Ratgeber

Der Rosellenturm in Neuss Wohnen im Adlerhorst

Schwarz und massiv ragt der Rosellenturm bei Neuss in den Himmel. Früher diente das Gebäude als Getreidesilo; heute haben sich Stefanie Clement und Wolfgang Hübner in luftiger Höhe ihr besonderes Zuhause geschaffen. Im oberen Drittel des Turms sind nun Stahlbetondecken eingezogen; hier befinden sich die Wohnräume. Seit mittlerweile zwei Jahren lebt das Paar in dem Turm. Wie ein „Adlerhorst" sollte ihre Wohnung sein: Festung und Nest, ein Rückzugsort zwanzig Meter über der Erde.

Herzstück des Turms

Im Erdgeschoss haben sich die beiden eine Bar eingerichtet, die Theke besteht aus einem alten Stahlträger. Der Raum ist knapp zwölf Meter hoch – ein ungewöhnliches Schmuckstück für ein privates Gebäude. Theoretisch können in den vorhandenen Raum aber in Zukunft auch noch weitere Stockwerke eingezogen werden; Fahrstuhl und Treppenhaus sind auf diese Möglichkeit bereits ausgerichtet.

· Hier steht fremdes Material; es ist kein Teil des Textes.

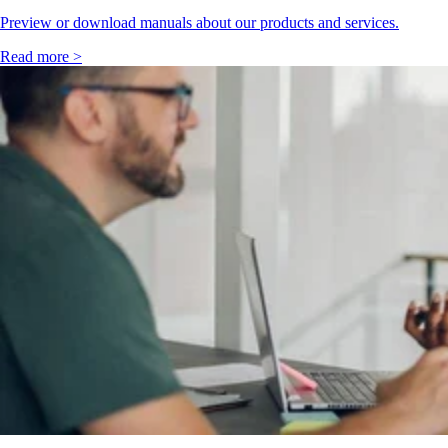
Preview or download manuals about our products and services.
Read more >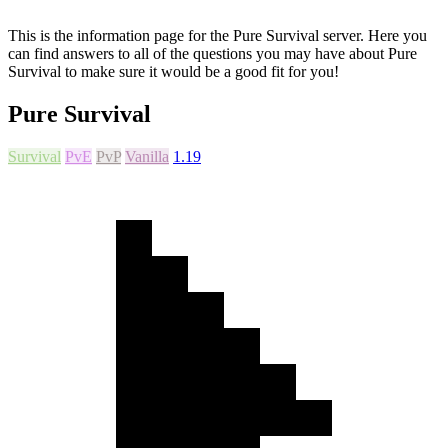
This is the information page for the Pure Survival server. Here you
can find answers to all of the questions you may have about Pure
Survival to make sure it would be a good fit for you!
Pure Survival
Survival
PvE
PvP
Vanilla
1.19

Das Zentrum in den rechteckigen Grundmauern dominiert ein fast ellipsenförmiger Schacht aus Sichtbeton, der mit Treppe und Aufzug die Stockwerke miteinander verbindet. Das raue Material fühlt sich überraschend warm an. "Wir wollten die Heizung, die normalerweise im Fußboden liegt, in die Wand bringen", erklärt Bauherr Wolfgang Hübner. "Diese Betonwand ist unser Energiespeicher. Wir haben ein 40 Meter tiefes Loch in die Erde gebohrt, über das wir dem Erdreich Wärme entziehen. Über eine Wärmepumpe wird diese noch erhöht und über den Betonschacht in den Turm geleitet." So erhalten sie eine Vorlauftemperatur von 28 Grad, was ausreicht, den ganzen Gebäudekomplex auf eine Temperatur von durchgehend zwanzig Grad zu erwärmen.

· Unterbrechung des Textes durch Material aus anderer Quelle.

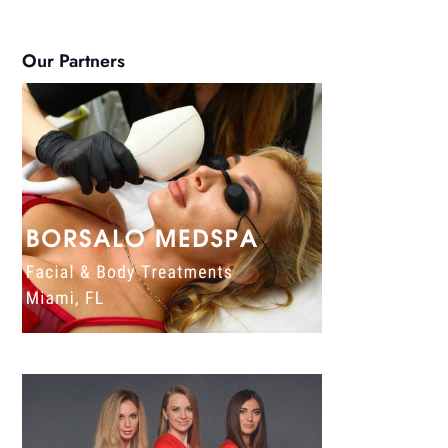
Our Partners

Diese Wandheizung war ein Experiment - es ist geglückt. Überhaupt haben sich die beiden Eigentümer in der siebenjährigen Bauzeit auf manches Neuland begeben: Um Geld bei den Bauarbeiten zu sparen, machte Wolfgang Hübner beispielsweise einen Kranführerschein. Dann ersteigerte er einen Kran im Internet und konnte den Schacht eigenhändig einbauen. "Wenn meine Freundin sagt, sie will einen Turm – na, dann bau' ich ihr eben einen Turm", sagt Wolfgang Hübner.

Keine geschlossenen Räume

Der Beton-Kern bildet das Herzstück des Turms. Er teilt den Grundriss in zwei unterschiedliche Räume auf, ohne die Außenwände zu berühren. "Die Grundidee des Entwurfs war, offenen Räume zu schaffen", sagt Johannes van Linn, van den Valentyn Architektur. "Dazu haben wir den Kern frei in den Grundriss eingestellt und eine Zonierung der Räume erhalten, ohne dass wir mit irgendwelchen Wänden an die vorhandenen Mauern anschließen." Man kann in jeder Etage im Kreis um den Betonschacht von einem Raum in den anderen treten, ohne dass Mauern oder Türen den Weg versperren. "Dadurch lässt sich an jeder Stelle wieder der Grundriss spüren", so Johannes van Linn. Die rechteckigen Außenmauern schaffen klare und gerade Linien. Der runde Kern bildet dazu einen weichen Kontrast und fügt sich wie selbstverständlich in die Räume ein.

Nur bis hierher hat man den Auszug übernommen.